20/12/2022
Como muchos otros días en estos últimos años, me encuentro sentado sobre el sofá del balcón de mi departamento. Desde aquí puedo ver gran parte de la ciudad, escucho el tráfico de Tobalaba que no cesa, y cada cierto tiempo se pueden ver a lo lejos los fuegos artificiales que anuncian que llegó la merca. A veces extraño la sensación de libertad que me producían esas drogas, esas noches de desenfreno que eran pura descarga. Las extraño cuando siento el peso de la soledad; esas noches en que buscaba saciar el vacío que me devora desde adentro; esa melancolía que llevo inscrita en el cuerpo por el fantasma de una ausencia.
Han pasado casi cuatro años desde que me alejé de esa vida, tiempo en el que me he aferrado a la ilusión de que dedicarme a los estudios, dejar el abuso de drogas, el alcohol y trabajar comprometidamente me cambiarían la vida. Y sí, mi vida ha cambiado drásticamente, ya no vivo de la misma manera, pero el fondo del abismo no ha dejado de expandirse, su oscuridad, cada día más reluciente, me impulsa a descender como por efecto de una narcosis.
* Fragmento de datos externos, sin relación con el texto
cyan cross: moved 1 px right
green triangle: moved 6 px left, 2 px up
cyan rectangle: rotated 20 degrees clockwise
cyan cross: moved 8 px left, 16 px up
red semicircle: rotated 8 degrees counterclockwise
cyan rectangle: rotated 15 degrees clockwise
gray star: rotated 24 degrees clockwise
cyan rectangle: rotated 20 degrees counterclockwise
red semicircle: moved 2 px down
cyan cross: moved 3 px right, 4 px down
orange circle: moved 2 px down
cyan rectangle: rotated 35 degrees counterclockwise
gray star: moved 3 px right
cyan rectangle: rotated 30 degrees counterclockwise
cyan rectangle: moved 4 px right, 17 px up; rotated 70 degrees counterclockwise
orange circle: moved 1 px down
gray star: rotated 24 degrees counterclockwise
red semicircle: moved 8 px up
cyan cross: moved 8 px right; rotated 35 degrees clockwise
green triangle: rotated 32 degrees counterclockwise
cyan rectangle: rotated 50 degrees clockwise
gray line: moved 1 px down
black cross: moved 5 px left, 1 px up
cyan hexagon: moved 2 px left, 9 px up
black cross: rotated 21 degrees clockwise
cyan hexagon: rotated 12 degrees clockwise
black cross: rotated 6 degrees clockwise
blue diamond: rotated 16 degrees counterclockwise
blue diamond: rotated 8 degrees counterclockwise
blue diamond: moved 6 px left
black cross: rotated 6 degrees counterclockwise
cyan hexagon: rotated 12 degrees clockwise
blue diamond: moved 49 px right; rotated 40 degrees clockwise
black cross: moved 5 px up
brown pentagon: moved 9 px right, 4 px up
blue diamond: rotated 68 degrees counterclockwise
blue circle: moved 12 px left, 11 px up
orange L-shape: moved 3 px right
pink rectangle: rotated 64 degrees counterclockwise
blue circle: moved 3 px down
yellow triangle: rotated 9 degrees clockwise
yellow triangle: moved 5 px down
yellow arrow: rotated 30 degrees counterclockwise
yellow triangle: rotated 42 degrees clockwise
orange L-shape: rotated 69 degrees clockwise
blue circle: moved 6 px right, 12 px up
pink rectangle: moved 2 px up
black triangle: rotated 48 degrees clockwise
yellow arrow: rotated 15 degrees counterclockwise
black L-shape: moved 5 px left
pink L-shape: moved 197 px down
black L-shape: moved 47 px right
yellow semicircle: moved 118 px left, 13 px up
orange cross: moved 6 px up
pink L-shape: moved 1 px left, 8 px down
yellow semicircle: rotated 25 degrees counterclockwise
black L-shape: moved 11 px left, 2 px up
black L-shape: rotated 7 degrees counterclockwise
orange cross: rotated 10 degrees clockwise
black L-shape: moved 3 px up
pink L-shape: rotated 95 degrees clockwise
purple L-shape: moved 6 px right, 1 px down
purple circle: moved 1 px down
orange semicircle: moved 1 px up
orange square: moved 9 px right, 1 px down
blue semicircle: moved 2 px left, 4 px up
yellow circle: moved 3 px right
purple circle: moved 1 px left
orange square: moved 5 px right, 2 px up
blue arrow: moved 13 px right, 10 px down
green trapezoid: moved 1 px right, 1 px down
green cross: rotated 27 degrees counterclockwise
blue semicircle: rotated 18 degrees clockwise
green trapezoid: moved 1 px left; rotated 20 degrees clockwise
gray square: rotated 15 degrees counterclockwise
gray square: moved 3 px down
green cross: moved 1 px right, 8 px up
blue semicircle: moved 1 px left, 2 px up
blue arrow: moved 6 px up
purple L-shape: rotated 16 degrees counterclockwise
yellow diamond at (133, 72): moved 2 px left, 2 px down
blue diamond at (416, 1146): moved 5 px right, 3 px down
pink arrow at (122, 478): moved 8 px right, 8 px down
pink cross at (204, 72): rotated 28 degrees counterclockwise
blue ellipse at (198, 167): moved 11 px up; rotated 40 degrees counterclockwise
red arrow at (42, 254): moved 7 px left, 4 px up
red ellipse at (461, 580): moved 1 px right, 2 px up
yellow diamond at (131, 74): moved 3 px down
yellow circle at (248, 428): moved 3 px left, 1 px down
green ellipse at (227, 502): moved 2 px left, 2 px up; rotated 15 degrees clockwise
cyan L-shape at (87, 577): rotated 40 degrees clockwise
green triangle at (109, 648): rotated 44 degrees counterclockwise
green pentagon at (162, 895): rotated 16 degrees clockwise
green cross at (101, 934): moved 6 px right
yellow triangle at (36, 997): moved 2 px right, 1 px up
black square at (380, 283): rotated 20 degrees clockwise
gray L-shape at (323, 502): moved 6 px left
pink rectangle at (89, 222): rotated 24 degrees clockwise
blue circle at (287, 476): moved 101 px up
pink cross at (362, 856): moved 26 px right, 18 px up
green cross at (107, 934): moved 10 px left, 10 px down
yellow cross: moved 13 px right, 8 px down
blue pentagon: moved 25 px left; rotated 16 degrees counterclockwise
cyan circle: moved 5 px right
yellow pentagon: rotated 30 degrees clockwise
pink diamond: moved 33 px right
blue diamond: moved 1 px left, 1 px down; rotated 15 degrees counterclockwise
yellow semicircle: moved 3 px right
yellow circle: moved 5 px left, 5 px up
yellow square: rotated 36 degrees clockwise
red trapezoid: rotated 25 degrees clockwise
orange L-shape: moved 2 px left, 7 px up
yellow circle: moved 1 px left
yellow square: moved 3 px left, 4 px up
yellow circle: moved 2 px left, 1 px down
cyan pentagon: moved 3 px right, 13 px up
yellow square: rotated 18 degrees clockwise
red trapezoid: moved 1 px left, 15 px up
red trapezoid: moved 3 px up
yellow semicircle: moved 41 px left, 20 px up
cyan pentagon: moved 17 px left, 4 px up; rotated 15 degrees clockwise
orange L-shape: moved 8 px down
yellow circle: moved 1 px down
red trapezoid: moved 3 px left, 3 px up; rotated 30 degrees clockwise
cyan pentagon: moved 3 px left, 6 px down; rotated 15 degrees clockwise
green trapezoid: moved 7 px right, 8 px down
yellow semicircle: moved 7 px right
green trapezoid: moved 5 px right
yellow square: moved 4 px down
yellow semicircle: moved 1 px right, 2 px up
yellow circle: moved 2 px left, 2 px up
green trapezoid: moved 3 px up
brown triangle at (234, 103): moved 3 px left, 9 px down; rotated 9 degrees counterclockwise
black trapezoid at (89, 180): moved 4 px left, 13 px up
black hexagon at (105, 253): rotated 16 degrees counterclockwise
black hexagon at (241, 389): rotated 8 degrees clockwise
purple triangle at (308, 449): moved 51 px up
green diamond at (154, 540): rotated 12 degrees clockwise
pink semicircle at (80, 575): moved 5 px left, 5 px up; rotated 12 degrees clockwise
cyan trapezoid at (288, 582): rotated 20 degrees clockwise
Quizás haber consumido tanto LSD durante mi adolescencia me dejó algo tocado. O bien, puede ser que el haber vivido tanta violencia durante mi infancia me haya marcado con la necesidad de encontrar un agujero en el cual esconderme.
Le pego un sorbo al mate tibio, enciendo un cigarro. El mañana está siempre en desplazamiento, retirándose. El hoy lleva la marca de su ineludibilidad; pero mi humanidad me permite engañarme de mi existencia.